Extinct genus of basket stars

Melusinaster is a genus of basket stars from the Jurassic period described by Thuy and Stöhr in 2018. Fossil specimens from areas throughout Germany were used to describe the genus. The individuals described with small ophiuroids with arched, crescent-shaped arm plates, articulations in the spine made of muscle and nerve openings, and no tubercles or spurs on the outer surfaces of the arm plates.

== Taxonomy ==
Prior to the discovery of Melusinaster, the connection between basket stars and the larger group of brittle stars was ambiguous. The analyzed fossils were microscopic parts of skeletal remains retrieved from clay washed through sieves. The fossil remains represented a transitional form between the brittle stars and basket stars.
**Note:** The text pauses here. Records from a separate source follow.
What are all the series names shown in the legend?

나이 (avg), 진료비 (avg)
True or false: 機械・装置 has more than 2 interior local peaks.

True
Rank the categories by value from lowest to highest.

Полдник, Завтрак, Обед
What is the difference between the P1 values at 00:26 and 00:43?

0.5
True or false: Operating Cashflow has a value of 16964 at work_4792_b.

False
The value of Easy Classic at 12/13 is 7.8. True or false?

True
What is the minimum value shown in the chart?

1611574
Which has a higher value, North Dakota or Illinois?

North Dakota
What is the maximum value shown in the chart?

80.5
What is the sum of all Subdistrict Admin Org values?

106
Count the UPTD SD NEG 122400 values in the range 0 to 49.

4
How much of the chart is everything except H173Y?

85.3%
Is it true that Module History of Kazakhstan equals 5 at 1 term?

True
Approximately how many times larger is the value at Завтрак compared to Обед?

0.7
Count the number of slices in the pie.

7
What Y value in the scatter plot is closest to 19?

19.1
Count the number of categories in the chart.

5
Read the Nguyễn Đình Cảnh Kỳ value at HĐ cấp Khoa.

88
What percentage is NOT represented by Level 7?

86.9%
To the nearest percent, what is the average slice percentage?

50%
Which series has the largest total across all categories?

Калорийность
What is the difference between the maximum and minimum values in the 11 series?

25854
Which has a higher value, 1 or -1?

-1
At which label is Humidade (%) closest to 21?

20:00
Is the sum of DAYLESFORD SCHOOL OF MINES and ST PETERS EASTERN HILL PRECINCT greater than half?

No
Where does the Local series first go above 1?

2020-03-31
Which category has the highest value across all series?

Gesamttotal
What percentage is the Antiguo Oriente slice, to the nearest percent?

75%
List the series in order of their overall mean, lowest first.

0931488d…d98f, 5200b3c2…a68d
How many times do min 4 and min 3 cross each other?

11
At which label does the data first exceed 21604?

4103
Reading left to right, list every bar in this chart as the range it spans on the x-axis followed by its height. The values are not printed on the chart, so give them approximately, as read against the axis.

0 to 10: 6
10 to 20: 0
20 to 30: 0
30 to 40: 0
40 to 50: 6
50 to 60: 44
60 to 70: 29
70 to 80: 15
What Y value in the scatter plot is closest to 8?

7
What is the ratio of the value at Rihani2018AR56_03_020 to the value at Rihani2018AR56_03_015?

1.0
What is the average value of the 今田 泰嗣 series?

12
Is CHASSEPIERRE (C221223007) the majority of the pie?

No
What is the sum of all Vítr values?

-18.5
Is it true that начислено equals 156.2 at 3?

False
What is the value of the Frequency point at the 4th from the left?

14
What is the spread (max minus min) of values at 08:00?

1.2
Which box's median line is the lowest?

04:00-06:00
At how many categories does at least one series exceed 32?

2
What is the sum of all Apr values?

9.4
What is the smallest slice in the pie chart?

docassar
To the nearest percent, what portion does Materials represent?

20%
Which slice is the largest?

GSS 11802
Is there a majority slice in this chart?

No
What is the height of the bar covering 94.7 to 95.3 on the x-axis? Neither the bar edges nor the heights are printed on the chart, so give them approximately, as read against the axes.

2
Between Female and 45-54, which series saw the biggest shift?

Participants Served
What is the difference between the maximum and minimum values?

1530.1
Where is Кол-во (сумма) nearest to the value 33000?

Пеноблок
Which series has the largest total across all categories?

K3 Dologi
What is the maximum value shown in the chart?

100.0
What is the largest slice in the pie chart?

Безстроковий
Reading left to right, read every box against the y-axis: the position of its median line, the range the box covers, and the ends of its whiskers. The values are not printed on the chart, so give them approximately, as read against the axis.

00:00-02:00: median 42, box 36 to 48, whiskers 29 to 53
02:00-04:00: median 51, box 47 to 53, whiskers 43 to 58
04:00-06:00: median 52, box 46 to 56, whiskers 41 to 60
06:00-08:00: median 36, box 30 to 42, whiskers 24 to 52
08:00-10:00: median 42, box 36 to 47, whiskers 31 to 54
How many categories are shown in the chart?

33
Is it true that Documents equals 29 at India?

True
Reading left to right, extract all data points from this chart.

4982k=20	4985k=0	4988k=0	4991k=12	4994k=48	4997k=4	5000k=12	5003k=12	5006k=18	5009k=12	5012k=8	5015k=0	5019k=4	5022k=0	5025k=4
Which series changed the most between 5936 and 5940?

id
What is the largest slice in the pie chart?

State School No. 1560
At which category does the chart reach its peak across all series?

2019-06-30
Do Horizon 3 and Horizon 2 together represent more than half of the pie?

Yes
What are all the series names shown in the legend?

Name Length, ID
Based on the morphology-based phylogenetic assessment by Thuy and Stöhr, Melusinaster is related to the previously described genus Aspiduriella, from the Triassic period, and is believed to be an intermediate genus between the older Aspiduriella and basket stars alive today.

== Etymology ==
The genus name refers to the legend of Melusine, a prominent part of the mythology of the House of Luxembourg, who claimed that their ancestor, Sigfried, Count of the Ardennes and the founder of Luxembourg City, married Melusine, only to discover she was a mermaid.

== Species ==
Only two species have been described in Melusinaster: M. alissawhitegluzae, named after singer Alissa White-Gluz of the Swedish extreme metal band Arch Enemy, and M. arcusinimus, named for the Latinized version of 'Arch Enemy'. A replica of a basket star was given to White-Gluz during a concert at Rockhal in 2018. Another replica is housed in the National Museum of Natural History in Luxembourg.